_Activity_: Transcribe all of the records word for word, but omit the pictures.
*** Opening of Data ***
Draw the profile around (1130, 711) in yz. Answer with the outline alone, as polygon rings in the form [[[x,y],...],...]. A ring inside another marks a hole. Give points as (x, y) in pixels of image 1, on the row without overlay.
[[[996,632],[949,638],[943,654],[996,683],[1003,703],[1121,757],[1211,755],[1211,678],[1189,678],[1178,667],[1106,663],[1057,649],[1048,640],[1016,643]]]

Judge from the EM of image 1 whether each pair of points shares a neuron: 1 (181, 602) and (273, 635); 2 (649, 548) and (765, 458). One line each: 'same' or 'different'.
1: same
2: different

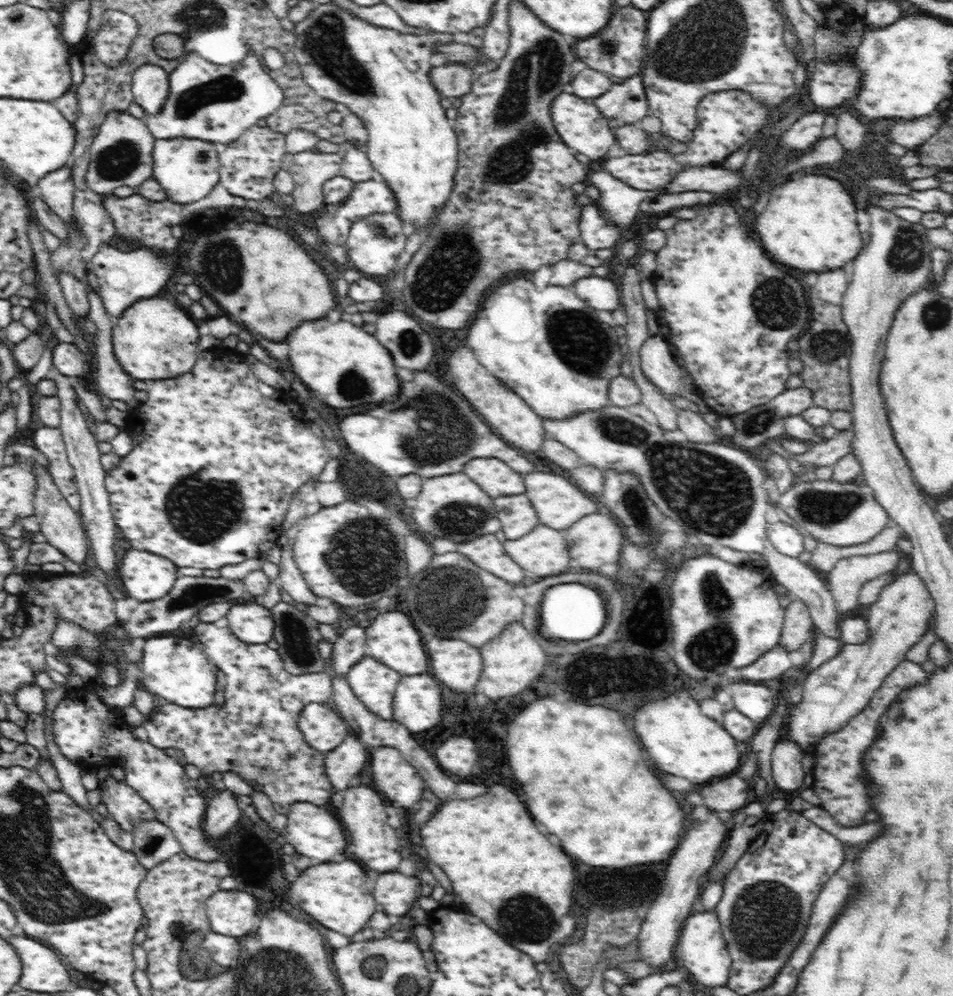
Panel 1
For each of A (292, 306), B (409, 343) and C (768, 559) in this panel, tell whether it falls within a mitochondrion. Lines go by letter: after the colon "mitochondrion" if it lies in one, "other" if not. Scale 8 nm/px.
A: other
B: mitochondrion
C: other

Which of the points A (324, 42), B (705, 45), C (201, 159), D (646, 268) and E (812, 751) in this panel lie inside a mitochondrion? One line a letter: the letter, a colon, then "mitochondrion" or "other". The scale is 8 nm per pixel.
A: mitochondrion
B: mitochondrion
C: mitochondrion
D: other
E: other

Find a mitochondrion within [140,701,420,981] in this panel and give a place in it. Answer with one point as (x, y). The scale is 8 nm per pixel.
*** Close of Data ***
_Exercise output_:
Draw the profile around (1130, 711) in yz. Answer with the outline alone, as polygon rings in the form [[[x,y],...],...]. A ring inside another marks a hole. Give points as (x, y) in pixels of image 1, on the row without overlay.
[[[996,632],[949,638],[943,654],[996,683],[1003,703],[1121,757],[1211,755],[1211,678],[1189,678],[1178,667],[1106,663],[1057,649],[1048,640],[1016,643]]]

Judge from the EM of image 1 whether each pair of points shares a neuron: 1 (181, 602) and (273, 635); 2 (649, 548) and (765, 458). One line each: 'same' or 'different'.
1: same
2: different

Panel 1
For each of A (292, 306), B (409, 343) and C (768, 559) in this panel, tell whether it falls within a mitochondrion. Lines go by letter: after the colon "mitochondrion" if it lies in one, "other" if not. Scale 8 nm/px.
A: other
B: mitochondrion
C: other

Which of the points A (324, 42), B (705, 45), C (201, 159), D (646, 268) and E (812, 751) in this panel lie inside a mitochondrion? One line a letter: the letter, a colon, then "mitochondrion" or "other". The scale is 8 nm per pixel.
A: mitochondrion
B: mitochondrion
C: mitochondrion
D: other
E: other

Find a mitochondrion within [140,701,420,981] in this panel and give a place in it. Answer with one point as (x, y). The scale is 8 nm per pixel.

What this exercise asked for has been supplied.